Augusto Coutinho apresenta relatório chave sobre trabalho por apps! Saiba como será a remuneração e INSS. O que muda para entregadores em 2026?

08/04/2026 07:35

2 min

Regulamentação do trabalho por apps: o que esperar do relatório de Augusto Coutinho?
(Imagem de reprodução da internet).

Regulamentação do Trabalho por Aplicativos: O que Esperar da Proposta

O deputado Augusto Coutinho apresentará nesta terça-feira, dia 7, um relatório crucial sobre a regulamentação do trabalho realizado por aplicativos. Há grande expectativa de que a votação ocorra na comissão na semana seguinte.

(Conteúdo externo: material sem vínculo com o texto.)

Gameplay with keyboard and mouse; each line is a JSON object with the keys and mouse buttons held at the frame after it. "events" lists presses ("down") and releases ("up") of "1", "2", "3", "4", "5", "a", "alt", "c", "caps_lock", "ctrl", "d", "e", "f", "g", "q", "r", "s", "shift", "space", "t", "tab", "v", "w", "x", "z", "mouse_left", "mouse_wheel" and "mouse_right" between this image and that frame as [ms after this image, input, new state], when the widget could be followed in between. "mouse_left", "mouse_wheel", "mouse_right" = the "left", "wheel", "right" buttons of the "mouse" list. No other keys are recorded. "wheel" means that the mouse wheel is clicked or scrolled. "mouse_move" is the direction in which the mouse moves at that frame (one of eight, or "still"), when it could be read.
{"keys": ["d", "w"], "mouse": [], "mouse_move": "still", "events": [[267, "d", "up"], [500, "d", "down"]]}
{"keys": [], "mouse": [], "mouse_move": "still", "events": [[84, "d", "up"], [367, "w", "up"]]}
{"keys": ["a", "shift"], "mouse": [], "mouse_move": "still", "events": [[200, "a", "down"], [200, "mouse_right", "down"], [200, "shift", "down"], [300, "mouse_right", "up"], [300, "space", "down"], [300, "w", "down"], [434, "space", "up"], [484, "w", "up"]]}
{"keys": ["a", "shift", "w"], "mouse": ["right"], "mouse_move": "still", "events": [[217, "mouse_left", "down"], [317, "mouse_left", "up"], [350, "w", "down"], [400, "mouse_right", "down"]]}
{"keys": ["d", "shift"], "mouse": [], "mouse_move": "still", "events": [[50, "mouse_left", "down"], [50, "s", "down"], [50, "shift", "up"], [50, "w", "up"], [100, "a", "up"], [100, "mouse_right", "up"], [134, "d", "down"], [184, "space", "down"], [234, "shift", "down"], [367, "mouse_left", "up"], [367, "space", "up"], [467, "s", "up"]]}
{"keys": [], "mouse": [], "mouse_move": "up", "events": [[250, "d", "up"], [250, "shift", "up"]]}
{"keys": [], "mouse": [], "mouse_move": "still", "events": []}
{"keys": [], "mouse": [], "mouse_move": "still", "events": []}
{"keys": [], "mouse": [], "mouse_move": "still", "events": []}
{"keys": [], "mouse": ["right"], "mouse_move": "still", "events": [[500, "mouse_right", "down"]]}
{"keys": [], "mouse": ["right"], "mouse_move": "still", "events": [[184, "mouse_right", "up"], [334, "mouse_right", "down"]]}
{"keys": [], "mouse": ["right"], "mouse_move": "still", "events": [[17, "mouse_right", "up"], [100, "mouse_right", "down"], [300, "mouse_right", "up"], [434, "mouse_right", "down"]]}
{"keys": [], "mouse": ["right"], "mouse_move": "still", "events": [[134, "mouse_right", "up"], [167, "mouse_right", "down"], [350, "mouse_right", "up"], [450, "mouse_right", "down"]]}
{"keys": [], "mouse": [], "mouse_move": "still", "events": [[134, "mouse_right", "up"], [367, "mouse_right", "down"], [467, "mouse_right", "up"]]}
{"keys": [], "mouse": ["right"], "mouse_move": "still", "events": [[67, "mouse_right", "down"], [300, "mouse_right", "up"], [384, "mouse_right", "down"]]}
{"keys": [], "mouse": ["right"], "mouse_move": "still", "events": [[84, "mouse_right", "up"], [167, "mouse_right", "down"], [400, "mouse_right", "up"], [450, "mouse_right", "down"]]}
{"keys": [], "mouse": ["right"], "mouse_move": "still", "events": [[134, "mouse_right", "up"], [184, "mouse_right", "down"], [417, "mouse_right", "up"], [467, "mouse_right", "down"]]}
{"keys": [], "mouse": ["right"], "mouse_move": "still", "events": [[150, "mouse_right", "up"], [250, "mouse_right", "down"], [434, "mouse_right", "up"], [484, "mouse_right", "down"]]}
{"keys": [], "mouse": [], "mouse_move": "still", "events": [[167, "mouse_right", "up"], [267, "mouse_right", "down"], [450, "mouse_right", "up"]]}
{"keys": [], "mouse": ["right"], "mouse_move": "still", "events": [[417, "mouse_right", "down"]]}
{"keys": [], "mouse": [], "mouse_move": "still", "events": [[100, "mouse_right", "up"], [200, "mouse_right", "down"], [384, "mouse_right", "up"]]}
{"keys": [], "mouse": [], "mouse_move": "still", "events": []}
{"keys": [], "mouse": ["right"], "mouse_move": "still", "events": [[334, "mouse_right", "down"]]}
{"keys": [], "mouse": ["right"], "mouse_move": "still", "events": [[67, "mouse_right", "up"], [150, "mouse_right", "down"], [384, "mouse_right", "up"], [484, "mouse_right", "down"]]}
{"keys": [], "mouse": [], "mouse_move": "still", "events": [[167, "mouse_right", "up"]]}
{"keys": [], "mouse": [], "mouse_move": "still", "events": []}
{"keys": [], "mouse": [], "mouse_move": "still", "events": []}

O documento busca destravar um tema que carece de consenso entre governo, Congresso, empresas e os próprios trabalhadores. Ele propõe definir regras claras sobre remuneração, contribuições previdenciárias e seguros.

Detalhes da Remuneração e Contribuições

Em relação ao pagamento mínimo, o relatório sugere um valor de R$ 8,50 por entrega. Este montante está abaixo do patamar defendido pelo governo do presidente Luiz Inácio Lula da Silva (PT).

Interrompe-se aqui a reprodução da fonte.